T. Belman. Shoval failed to address a bone of contention. Yes. the Court can over turn laws which conflict with our Constitution (Basic Laws). This is the same in western democracies. What is different in Israel is the ability of the Court to interpret basic laws which are not explicit. In Many countries, the law is returned to the Parliament to make it more explicit. Or at least the principles of interpretation require the Court to look at the intention of the Government. In Israel, the Court takes it upon itself.
For instance, in the Basic Law: Human Dignity and Liberty, there is no definition of “human dignity”. This is very problematic as the Court has taken upon itself to interpret the words and by virtue of their interpretation have overruled many a law passed by the Knesset.
It seems that not a day goes by without an opinion piece being published accusing the Israeli government, and the state in general, of being undemocratic. Every political or legal step involving Judaism, Zionism or patriotism earns this label.
Supreme Court Justice Yoram Danziger championed freedom of speech as a central test for democracy. Indeed, a single glance at a newspaper these days is proof enough that in Israel this freedom is upheld to the extreme. There are additional principles: majority rule, minority rights, rule of law, freedom of employment and the right to property. These principles come with restraints, such as how to ensure that freedom of expression does not result in “grave harm to the public’s wellbeing and safety,” as former Chief Justice Aharon Barak once said, or how to prevent the election process from distorting the true will of the people. And perhaps most importantly, how to prevent a protected minority from taking advantage of its status to extort the majority.

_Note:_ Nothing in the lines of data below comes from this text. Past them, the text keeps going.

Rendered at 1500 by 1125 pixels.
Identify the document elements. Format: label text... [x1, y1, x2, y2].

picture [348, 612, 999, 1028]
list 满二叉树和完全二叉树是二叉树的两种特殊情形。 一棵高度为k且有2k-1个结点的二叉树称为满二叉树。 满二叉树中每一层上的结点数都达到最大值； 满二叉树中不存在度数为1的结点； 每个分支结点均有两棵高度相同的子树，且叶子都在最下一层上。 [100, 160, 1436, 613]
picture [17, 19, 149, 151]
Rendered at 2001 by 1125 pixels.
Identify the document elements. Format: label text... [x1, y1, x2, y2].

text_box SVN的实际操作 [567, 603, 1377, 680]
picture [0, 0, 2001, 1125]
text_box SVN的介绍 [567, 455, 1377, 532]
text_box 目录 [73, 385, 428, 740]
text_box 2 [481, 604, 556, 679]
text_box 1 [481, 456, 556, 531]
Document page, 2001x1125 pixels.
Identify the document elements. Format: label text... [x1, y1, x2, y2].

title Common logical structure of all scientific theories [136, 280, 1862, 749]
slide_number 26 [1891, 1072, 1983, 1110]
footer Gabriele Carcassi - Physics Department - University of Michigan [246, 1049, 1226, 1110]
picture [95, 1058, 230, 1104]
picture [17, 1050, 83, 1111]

Despite those who vilify it, Israel is certainly not a weak democracy. The yearly democracy index by British weekly The Economist puts us in the same class as the U.S., France, Belgium, Japan and Portugal. More importantly, Israel’s rating goes up from year to year. It is also worth noting that despite the security challenges Israel has faced since the day it was established, it has managed to religiously preserve the principles of democracy.
Some claim that Israeli democracy is defective because of the “occupation.” But this is a political matter, a reality created by Israel’s self-defense in the face of Jordanian-Palestinian aggression during the 1967 Six-Day War. Unless Israel annexes the territories, they should not be held to the rules and laws that apply to the state, as they are indeed occupied territory. As Professor Ruth Gavison wrote in a Haaretz opinion piece, “From the perspective of international law, the Palestinians have no ‘right’ to end the occupation, and Israel is not obligated to end it.”
There are also those who decry Israel’s characterization as a “Jewish and democratic” state. But there is no contradiction between being Jewish and being democratic. On the contrary, the roots of democracy can be found deep within Jewish tradition, as Catholic author Thomas Cahill wrote in “The Gifts of the Jews”: “Democracy grows directly out of the Israelite vision of individuals, subjects of value because they are images of God, each with a unique and personal destiny. There is no way that it could ever have been ‘self-evident that all men are created equal’ without the intervention of the Jews.”
Let us not ignore the weak points and warning signs in Israeli democracy: legislation aiming to weaken the Supreme Court’s authority to restrict or strike down laws that are deemed unconstitutional, for example, or public demonstrations against the attorney general, can harm representatives of democracy and undermine the rule of law.
Another threat to democracy is the populism, both rightist and leftist, that has spread in Israel. The extreme Right and the socialists are, by definition, anti-democratic because they reject the individuality of man. They both wave false flags — one of alleged patriotism and the other of false social classes.
And of course one of the worst dangers threatening democracy is the intolerance displayed by political rivals toward one another while pretending to champion freedom of expression and democracy. Calling Education Minister Naftali Bennett the popular but unforgivable epithet “Nazi,” or distributing images of the late Prime Minister Yitzhak Rabin or current Prime Minister Benjamin Netanyahu in SS uniforms – these things are not protected under freedom of expression and should not exist in a democracy.